Старый дом, когда-то бывший новым на лужайке парка, где мы в 39-м году
с детьми корчевали. В доме каждый уголок, каждая половица напоминают
отлетевшую жизнь. Чердак с сеном, где спали мальчики, в нетронутом
состоянии, как музей. Они только что вышли, даже запах тот же. Пришел туда и
долго не мог уйти, слезы текли сами собою и вырывались рыдания, с которыми
еле справлялся. Слава Богу, никто не видел.
Милая, бесценная, теперь старушка, проникновенный друг мой, Надежда
Осиповна! Всю ночь не спал (на старом месте), чудились знакомые голоса, даже
тени мелькали. (Ужасно заболел к тому же живот, вероятно от нервного
потрясения).
Увидел всех Кругликовых: Мишу, Гору с их милым потомством. Ключом бьет
жизнь. Чувствовал себя с одной стороны отлетевшим (осиротевшим), с другой
стороны связанным корнями. И тяжело и тянет".

Последовательность данных:
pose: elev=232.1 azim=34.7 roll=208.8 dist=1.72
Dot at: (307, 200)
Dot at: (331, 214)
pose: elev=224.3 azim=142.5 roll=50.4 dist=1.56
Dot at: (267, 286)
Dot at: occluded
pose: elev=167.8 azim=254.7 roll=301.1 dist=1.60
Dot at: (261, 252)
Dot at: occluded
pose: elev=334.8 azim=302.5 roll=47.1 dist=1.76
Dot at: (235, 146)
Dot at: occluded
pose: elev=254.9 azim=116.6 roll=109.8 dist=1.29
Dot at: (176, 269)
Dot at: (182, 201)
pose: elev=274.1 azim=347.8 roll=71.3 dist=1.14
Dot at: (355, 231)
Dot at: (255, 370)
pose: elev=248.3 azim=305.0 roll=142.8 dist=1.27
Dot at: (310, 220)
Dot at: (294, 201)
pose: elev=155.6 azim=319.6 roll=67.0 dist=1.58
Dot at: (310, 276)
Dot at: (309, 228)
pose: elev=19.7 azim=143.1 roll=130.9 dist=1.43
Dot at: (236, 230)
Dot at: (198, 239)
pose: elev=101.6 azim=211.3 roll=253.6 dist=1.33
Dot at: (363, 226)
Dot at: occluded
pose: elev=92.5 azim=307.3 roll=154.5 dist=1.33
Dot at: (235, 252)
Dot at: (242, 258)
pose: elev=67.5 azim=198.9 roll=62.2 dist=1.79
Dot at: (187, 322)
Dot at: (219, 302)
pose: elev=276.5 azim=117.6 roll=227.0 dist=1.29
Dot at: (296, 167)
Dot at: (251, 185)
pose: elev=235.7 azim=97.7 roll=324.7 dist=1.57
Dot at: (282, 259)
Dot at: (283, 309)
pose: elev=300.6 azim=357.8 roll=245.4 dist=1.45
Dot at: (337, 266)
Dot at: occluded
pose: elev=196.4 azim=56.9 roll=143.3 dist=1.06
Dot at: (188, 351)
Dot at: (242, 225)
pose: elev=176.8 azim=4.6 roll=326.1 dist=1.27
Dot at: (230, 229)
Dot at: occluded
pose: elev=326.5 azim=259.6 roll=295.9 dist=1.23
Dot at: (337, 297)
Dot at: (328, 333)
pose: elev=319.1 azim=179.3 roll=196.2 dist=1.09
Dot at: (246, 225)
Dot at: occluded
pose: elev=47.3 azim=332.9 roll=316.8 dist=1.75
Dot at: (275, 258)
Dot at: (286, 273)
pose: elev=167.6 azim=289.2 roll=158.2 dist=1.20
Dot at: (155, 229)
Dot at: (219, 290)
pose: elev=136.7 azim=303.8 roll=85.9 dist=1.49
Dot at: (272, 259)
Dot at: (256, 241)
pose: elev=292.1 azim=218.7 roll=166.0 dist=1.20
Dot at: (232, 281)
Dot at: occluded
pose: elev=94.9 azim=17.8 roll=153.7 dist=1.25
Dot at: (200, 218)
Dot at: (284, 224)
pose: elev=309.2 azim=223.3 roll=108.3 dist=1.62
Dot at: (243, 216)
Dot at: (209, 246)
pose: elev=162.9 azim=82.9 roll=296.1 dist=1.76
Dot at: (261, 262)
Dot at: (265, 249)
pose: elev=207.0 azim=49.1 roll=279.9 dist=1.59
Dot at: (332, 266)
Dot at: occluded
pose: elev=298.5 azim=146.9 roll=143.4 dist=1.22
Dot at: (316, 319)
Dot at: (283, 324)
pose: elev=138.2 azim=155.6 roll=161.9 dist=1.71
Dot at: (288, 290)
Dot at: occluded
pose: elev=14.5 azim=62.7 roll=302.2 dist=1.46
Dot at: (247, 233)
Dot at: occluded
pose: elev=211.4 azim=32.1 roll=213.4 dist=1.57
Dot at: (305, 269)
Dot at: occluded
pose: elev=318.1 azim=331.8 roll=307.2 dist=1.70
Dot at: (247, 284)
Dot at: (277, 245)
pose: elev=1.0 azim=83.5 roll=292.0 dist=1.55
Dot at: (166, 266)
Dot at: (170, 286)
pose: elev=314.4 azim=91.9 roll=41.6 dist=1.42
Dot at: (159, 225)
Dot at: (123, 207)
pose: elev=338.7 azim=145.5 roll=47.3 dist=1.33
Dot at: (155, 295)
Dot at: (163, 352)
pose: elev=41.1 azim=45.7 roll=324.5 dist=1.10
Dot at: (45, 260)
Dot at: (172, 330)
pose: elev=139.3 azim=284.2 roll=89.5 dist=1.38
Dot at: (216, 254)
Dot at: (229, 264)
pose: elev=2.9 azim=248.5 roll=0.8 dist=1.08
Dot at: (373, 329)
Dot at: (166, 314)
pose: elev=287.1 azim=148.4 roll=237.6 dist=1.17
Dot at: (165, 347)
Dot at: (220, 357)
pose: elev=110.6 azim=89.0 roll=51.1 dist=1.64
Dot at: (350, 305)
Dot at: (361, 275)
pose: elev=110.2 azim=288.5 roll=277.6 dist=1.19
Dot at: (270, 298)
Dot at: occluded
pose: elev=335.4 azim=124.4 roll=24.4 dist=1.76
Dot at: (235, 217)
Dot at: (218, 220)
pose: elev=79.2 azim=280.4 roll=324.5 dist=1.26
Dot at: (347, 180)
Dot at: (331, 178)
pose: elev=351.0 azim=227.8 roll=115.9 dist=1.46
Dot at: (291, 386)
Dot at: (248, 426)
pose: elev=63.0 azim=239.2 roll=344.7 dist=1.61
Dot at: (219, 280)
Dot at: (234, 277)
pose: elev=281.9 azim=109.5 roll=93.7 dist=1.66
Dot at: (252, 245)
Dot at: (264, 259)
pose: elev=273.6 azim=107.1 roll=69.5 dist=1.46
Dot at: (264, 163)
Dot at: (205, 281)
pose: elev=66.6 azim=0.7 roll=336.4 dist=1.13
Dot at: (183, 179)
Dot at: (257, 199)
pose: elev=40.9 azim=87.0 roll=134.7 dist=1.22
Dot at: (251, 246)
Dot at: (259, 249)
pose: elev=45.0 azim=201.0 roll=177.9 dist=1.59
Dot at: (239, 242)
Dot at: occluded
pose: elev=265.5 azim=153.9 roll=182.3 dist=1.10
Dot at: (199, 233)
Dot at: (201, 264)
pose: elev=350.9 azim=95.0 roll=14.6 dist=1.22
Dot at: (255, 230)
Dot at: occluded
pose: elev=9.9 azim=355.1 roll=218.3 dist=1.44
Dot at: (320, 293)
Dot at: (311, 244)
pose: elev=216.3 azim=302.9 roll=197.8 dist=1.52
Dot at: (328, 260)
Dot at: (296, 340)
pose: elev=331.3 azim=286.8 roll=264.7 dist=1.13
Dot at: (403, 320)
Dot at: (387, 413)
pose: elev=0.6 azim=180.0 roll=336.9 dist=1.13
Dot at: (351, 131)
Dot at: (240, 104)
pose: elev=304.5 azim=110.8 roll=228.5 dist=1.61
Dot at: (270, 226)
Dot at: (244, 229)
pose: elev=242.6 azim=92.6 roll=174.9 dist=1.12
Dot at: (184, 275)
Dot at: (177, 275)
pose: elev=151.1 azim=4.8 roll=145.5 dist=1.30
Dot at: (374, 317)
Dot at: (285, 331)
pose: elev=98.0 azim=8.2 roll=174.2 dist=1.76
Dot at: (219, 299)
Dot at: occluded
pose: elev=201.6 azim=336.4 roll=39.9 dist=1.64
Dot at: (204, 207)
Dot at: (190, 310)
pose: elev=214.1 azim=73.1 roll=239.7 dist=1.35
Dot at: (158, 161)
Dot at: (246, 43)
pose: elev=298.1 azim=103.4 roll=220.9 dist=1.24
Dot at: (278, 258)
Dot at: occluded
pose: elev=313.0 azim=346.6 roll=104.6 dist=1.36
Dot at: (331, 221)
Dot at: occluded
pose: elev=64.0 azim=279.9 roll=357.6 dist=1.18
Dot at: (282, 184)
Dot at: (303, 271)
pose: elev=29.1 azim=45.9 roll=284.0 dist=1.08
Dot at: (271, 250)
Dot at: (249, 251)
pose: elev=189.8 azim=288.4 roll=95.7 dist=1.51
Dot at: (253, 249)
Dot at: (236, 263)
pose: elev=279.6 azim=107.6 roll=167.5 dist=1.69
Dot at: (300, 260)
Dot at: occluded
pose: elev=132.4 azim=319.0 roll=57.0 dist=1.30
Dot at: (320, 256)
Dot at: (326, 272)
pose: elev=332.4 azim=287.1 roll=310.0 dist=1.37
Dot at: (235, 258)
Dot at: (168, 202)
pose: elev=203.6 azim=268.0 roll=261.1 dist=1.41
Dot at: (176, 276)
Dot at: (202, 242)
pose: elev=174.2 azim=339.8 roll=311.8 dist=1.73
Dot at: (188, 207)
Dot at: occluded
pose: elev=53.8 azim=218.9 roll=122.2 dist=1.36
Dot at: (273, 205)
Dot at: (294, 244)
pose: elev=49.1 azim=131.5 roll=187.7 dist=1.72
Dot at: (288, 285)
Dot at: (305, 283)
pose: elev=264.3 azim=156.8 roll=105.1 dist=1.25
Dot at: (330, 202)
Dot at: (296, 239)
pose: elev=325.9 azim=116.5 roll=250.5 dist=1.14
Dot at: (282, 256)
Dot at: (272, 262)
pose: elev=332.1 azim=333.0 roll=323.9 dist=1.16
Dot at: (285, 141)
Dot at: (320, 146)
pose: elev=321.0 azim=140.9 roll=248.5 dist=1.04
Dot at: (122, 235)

■ **ЗАДАЧИ И ЗАДАНИЯ**
1 - Обновите фрагмент текста о старом доме между словами «Старый дом, когда-то» и «потрясения).» включительно, заменив «Чердак» на «Сеновал».
2 - Пожалуйста, определите, согласуются ли с текстом о старом доме следующие утверждения, и подтвердите каждый ответ точной цитатой: (a) мальчики спали на чердаке с сеном; (b) автор спокойно проспал всю ночь; (c) кто-то видел, как автор плакал.

■ **ОТВЕТЫ К ЗАДАНИЯМ**
1 -
Старый дом, когда-то бывший новым на лужайке парка, где мы в 39-м году
с детьми корчевали. В доме каждый уголок, каждая половица напоминают
отлетевшую жизнь. Сеновал с сеном, где спали мальчики, в нетронутом
состоянии, как музей. Они только что вышли, даже запах тот же. Пришел туда и
долго не мог уйти, слезы текли сами собою и вырывались рыдания, с которыми
еле справлялся. Слава Богу, никто не видел.
Милая, бесценная, теперь старушка, проникновенный друг мой, Надежда
Осиповна! Всю ночь не спал (на старом месте), чудились знакомые голоса, даже
тени мелькали. (Ужасно заболел к тому же живот, вероятно от нервного
потрясения).

2 -
(a) Да: «Чердак с сеном, где спали мальчики».
(b) Нет: «Всю ночь не спал».
(c) Нет: «Слава Богу, никто не видел».